── Excerpted passage ──

There have been studies done like this one back in 2014 looking at what fields were actually using modern physics and which were using classical
https://arstechnica.com/science/2014/08/the-never-ending-conundrums-of-classical-physics/
It was hardly surprising that studies showing field advancement showed those using modern physics were the ones making large gains.
There are a number of areas QM is really pushing into at the moment probably the most significant to Climate Science studies is the area of thermodynamics in which there is large push to clean it up. The problem has become fairly obvious that quantum coherence need to be added to all the thermodynamic laws.
The initial thought were that there would be some strange cases at the small scale and at the large scale you would end up back at classical physics. That turned out not to be the case a number of big classical physics laws are under threat. In 2016 quantum heat was transmitted 1 meter thru a supercooled wire and measured as classical heat as a sort of final proof
https://www.nature.com/articles/nphys3642
The key point it rammed home was that heat will be able to violate many of the classical laws even on macroscopic scales by utilizing it’s quantum properties. The open question was are there conditions in nature where these violations may occur.
So at that point you may consider what is a 2 Sigma porof worth?

ThinkingScientist
Reply to  ferdberple
May 31, 2018 2:20 am

The oil industry routinely uses confidence limits of P90 and P10 for assessing possible in-place hydrocarbon volumes in exploration, prior to drilling. This gives a confidence interval of 80%, which is about +/- 1.28 sigma. (Incidentally, Shell uses P85 and P15, a 70% CI which is pretty close to +/- 1 sigma)

The oil industry seems to be quite successful and continues to make money. The choice of confidence limits simply has to go hand-in-hand with the economic decision making and risking in order for it to work.

MarkW
Reply to  Steven Mosher
May 25, 2018 6:59 am

So you want to cause huge costs to other people, re-work the entire world’s economy, based on forecasts that you only have 70 to 80% confidence in?

───
── Supplied records ──

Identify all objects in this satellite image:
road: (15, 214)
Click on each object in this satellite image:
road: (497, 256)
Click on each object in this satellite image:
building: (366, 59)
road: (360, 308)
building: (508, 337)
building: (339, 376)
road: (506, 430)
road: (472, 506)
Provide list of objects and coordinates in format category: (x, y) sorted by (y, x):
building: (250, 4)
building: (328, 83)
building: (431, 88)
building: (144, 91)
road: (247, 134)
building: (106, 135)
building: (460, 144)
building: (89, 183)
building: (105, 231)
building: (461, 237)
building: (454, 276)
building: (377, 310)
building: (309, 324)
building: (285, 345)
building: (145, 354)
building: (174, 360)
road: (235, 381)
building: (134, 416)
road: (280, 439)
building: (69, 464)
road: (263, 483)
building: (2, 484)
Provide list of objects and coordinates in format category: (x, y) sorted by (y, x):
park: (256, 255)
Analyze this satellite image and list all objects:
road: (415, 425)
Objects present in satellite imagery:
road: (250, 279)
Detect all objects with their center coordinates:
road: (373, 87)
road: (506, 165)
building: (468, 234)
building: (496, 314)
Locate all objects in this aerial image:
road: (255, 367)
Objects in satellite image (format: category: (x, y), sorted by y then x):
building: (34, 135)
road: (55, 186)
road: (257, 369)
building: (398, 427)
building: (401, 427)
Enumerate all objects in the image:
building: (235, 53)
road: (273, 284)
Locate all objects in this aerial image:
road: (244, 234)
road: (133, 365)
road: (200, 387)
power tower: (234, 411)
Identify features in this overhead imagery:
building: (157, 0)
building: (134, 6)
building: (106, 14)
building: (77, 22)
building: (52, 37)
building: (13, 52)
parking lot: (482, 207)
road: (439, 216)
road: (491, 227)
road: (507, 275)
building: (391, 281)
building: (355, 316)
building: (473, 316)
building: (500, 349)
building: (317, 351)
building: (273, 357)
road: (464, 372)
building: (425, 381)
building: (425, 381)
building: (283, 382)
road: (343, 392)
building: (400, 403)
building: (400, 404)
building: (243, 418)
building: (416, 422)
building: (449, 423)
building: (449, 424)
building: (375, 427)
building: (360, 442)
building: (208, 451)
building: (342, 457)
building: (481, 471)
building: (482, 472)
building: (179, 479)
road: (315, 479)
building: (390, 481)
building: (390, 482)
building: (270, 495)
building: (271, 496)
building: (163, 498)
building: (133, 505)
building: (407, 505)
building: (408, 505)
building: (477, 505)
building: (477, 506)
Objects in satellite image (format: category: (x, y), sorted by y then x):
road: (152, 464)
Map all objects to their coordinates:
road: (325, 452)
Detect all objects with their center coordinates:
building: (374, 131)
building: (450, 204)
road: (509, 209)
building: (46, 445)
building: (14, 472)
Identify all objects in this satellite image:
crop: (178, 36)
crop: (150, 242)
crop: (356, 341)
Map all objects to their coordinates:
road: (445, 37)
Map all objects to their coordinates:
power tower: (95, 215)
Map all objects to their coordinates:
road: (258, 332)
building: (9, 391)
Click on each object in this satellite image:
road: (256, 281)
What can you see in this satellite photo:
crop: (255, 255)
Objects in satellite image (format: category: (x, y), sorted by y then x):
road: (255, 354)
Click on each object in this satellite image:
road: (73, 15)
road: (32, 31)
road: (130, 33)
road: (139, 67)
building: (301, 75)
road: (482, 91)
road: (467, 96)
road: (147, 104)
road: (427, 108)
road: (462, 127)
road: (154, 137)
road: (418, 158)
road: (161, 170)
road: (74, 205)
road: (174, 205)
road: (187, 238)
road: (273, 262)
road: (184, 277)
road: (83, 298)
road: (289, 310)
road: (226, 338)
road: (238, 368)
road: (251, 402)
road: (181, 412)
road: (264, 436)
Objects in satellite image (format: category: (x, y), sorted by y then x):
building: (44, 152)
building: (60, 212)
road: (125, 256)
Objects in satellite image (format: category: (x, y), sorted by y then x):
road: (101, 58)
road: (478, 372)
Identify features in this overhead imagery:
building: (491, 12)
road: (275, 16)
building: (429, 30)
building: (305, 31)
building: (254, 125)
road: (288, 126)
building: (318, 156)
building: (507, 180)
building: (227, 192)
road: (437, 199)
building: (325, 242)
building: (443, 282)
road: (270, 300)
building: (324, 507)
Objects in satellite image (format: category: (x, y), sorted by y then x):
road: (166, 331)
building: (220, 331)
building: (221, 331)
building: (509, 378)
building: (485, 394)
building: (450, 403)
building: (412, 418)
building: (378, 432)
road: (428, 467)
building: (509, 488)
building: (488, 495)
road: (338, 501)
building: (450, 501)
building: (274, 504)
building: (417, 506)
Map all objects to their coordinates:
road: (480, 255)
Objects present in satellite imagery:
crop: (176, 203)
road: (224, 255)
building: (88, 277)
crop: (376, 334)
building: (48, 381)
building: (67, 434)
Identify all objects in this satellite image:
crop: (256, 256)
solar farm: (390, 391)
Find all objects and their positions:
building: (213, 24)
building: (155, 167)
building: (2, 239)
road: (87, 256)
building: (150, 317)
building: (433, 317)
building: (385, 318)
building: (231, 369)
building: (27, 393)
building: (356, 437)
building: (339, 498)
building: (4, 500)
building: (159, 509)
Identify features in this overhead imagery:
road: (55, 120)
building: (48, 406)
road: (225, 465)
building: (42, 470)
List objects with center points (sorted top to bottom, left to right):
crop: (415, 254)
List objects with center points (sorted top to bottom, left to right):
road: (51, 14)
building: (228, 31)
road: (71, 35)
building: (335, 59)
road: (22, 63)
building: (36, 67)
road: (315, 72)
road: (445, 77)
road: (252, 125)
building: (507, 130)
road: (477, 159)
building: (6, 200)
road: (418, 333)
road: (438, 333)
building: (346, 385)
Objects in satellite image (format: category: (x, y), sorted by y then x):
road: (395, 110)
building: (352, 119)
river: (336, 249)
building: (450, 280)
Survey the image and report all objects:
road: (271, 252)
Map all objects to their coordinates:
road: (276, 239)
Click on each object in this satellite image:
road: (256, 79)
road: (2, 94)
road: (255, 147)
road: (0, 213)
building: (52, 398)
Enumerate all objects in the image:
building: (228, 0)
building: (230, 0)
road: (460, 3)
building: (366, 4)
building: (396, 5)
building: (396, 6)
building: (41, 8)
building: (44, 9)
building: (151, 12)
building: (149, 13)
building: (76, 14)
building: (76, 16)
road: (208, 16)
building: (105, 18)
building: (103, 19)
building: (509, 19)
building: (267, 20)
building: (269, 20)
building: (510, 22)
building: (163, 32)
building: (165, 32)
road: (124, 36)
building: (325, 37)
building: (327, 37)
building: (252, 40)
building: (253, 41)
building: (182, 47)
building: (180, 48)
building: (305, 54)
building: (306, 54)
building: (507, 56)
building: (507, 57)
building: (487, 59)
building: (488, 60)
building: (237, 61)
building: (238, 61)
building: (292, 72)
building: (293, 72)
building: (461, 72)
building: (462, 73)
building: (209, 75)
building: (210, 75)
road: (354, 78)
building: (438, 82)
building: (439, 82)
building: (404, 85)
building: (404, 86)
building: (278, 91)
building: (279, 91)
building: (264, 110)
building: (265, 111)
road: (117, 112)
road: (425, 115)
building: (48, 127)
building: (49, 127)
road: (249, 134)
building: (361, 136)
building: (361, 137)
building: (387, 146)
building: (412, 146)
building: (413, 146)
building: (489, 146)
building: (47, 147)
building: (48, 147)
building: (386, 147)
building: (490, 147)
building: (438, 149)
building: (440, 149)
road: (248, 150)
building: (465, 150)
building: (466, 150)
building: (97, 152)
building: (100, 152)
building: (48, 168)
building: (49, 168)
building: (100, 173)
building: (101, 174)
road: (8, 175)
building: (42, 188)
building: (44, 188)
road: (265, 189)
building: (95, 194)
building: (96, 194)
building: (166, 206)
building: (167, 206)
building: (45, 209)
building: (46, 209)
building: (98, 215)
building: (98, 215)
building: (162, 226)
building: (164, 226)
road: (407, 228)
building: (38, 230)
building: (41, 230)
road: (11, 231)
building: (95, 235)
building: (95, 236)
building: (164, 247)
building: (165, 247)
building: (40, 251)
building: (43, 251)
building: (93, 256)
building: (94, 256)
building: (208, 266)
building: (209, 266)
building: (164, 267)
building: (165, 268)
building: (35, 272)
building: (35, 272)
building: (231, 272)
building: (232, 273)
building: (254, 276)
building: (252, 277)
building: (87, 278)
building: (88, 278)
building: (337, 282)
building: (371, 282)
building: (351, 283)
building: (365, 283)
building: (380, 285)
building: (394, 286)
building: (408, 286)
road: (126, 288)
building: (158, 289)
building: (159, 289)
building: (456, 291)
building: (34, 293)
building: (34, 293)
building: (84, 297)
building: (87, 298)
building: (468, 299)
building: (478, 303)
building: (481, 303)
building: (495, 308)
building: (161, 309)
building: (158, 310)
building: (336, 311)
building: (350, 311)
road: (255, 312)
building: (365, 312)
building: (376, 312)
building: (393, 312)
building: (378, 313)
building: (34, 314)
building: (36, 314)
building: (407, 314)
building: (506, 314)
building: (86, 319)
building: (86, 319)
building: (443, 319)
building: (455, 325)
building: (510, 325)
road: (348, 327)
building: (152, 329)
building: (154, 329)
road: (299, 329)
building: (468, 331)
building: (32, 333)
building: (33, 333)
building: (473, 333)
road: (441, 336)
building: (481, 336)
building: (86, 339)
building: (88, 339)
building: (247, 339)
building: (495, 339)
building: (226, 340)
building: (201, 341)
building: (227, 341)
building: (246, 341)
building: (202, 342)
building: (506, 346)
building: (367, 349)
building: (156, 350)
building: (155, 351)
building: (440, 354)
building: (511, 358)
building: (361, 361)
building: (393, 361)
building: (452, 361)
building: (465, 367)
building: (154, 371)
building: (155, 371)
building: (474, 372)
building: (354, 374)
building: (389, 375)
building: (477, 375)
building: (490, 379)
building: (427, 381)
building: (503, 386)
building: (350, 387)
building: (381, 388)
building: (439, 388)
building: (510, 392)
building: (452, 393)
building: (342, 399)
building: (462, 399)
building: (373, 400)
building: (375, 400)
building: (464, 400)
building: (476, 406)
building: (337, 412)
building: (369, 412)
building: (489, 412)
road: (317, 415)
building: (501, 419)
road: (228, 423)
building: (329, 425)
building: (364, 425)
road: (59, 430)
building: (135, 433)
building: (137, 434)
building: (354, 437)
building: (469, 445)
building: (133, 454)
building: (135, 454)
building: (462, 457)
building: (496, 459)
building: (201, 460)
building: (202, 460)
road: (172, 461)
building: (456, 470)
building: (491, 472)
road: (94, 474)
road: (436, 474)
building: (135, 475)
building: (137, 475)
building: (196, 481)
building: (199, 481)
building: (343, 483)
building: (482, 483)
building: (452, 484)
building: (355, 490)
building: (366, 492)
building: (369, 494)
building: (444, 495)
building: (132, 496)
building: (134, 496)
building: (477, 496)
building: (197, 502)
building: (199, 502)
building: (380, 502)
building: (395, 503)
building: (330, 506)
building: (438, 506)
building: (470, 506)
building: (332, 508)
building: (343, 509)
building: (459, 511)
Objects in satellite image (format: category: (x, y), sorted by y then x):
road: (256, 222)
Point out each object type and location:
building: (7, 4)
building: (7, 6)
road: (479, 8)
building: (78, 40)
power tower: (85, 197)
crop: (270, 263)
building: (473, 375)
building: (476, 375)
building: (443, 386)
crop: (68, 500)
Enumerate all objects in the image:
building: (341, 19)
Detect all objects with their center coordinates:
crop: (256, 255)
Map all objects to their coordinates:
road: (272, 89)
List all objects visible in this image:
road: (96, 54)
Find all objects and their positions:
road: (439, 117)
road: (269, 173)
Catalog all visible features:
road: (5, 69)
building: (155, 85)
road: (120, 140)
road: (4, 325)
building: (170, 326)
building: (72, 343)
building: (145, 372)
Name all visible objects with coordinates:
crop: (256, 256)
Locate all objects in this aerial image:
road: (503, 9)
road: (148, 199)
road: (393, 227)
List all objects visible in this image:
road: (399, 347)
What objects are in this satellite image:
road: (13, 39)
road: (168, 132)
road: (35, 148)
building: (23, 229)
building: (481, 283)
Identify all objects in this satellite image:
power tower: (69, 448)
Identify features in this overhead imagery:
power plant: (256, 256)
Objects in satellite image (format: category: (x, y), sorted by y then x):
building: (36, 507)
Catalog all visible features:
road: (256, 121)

───

Directions:
1) Rewrite the passage of the discussion thread that opens with the words containing "The initial thought" and closes with "Sigma porof worth?", replacing "supercooled wire" with "chilled conductor".
2) Answer the following from the discussion thread:
(a) In what year was quantum heat transmitted 1 meter through a supercooled wire?
(b) What confidence interval do the P90 and P10 limits used in the oil industry give?
(c) Which confidence limits does Shell use?

Solutions to the exercise:
1)
The initial thought were that there would be some strange cases at the small scale and at the large scale you would end up back at classical physics. That turned out not to be the case a number of big classical physics laws are under threat. In 2016 quantum heat was transmitted 1 meter thru a chilled conductor and measured as classical heat as a sort of final proof
https://www.nature.com/articles/nphys3642
The key point it rammed home was that heat will be able to violate many of the classical laws even on macroscopic scales by utilizing it’s quantum properties. The open question was are there conditions in nature where these violations may occur.
So at that point you may consider what is a 2 Sigma porof worth?

2)
(a) 2016
(b) 80%
(c) P85 and P15